Wolfe: As I was working on this history of climate science documentary, I would ask everyone, “Hey, do you have any films or videos?” And all of the sudden people would start pulling boxes out of their basements. There hasn’t been a real push to try and save these things yet.
There’s a long history in science of not saving the film and video. The [most] famous one is the film that was shot of Apollo 11 and then disappeared. All the footage you see of that first moonwalk was beamed back to Earth. But there was this great film that was shot on the moon; and from what everyone can tell, it is most likely that someone decided, “Hey, this is magnetic tape. Let me use it for data,” and just, you know, went over the moon footage.
The Yale Forum: What kind of difference do you think it makes to show people how scientists are doing their work as opposed to just telling them the results?
Wolfe: There’s a value in being able to show people, here’s how scientists do their work.
There’s a more basic problem that we hope to solve, which is that there isn’t always a great understanding across fields within climate science. Climate science is a very diverse, very complicated field, and so when you’re doing an “Intro to Climate Science” course at a university, the person teaching the course might be a climate modeler, and paleoclimate just isn’t their specialty.
So if we have a great film of ice cores being taken, they can relate to that a little bit better, but also help their students relate to it. It’s one thing to read a paper about ice cores or sediment cores, but it’s another thing to really see how they come out of the ground.

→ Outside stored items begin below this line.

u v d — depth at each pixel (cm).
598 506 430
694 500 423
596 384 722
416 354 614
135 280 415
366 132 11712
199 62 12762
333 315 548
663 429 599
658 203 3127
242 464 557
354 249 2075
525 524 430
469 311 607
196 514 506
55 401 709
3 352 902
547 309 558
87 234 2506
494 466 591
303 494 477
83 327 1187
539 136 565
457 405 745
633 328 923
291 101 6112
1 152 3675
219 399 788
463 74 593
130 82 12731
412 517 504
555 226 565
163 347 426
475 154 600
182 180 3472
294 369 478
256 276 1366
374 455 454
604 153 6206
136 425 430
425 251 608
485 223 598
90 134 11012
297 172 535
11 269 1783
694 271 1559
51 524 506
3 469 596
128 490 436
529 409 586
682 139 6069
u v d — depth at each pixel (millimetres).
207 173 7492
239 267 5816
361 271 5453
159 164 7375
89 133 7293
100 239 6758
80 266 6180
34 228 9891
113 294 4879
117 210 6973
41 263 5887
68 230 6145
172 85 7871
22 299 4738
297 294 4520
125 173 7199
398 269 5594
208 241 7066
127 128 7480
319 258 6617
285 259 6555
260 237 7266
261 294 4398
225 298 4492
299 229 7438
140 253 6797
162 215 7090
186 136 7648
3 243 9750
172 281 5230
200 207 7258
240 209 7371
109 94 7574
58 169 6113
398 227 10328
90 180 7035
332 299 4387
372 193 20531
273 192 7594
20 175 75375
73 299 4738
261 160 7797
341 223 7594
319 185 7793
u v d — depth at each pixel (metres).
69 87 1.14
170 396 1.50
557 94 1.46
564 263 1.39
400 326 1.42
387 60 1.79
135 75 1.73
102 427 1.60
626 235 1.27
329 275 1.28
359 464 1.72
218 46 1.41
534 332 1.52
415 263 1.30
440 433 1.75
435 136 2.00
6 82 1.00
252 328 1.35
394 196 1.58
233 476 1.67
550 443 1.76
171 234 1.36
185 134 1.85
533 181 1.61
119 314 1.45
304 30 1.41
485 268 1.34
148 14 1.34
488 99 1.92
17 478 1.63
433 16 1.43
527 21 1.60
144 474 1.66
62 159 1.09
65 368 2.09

The focus within the film community has been, “Let’s get people to pay attention to global warming.” I’ve found it very liberating to not worry about that, to say, “Most of my audience has always been the people who are paying attention and want more depth.” And I’ll serve that audience very well.
One of the other things that gets lost, when you’re trying to convince people that they should pay attention to this is how much fun it is.
We’re going to put up a video from Ice Station Alpha, which was the first drifting ice camp in the Arctic that [polar geophysicist] Norbert Untersteiner put together. And there’s this scene in it where a nuclear sub comes up through the ice and basically leaves a patch of water next to their drifting ice station. They’ve been stuck on ice two or three months at that point, and they feel they must do something with this water. So they strap Norbert to a plank of plywood and drag him around on a boat in the water. And Norbert’s not a particularly good swimmer, and the water’s freezing, but they seemed to think this was a good idea, and it was captured on film. And it captures that spirit of adventure that is part of climate science [Editor’s note: Watch the scene starting at minute 26 of this video.]
The Yale Forum: How are you marketing your site, and what’s your traffic like?
Wolfe: We’re not doing an aggressive campaign. We weren’t planning for as big an audience as we’ve had. I think our average video’s getting somewhere between 500 and 1,000 downloads.
We don’t have any funding for the site at the moment. So right now, this is really just something we’re doing for fun, and we’re kind of passing it around to our friends, and we’re really quite honored that they’re passing it around to their friends.
Our goal for the moment is to test it out and see what people like. Once we get a handle on that, the idea will then be to build a more robust site, and to figure out what features are of value, especially to teachers and academics.
The Yale Forum: If scientists wanted their work to be showcased on your site, or if they had useful videos in their basements, how could they go about sharing that with you or getting some cameras to go out on their own expeditions?
Wolfe: Send us an e-mail at info@climatescience.tv.
The Yale Forum: What is the schedule for release of the documentary you mentioned?
Wolfe: That’s a really good question. I have no answer for that. Our goal is to finish it by the end of the summer, but you know, as with any film, book, etc. project where two-plus years have gone into it, it never actually finishes on time. But we’re getting there. About half of it is edited so far.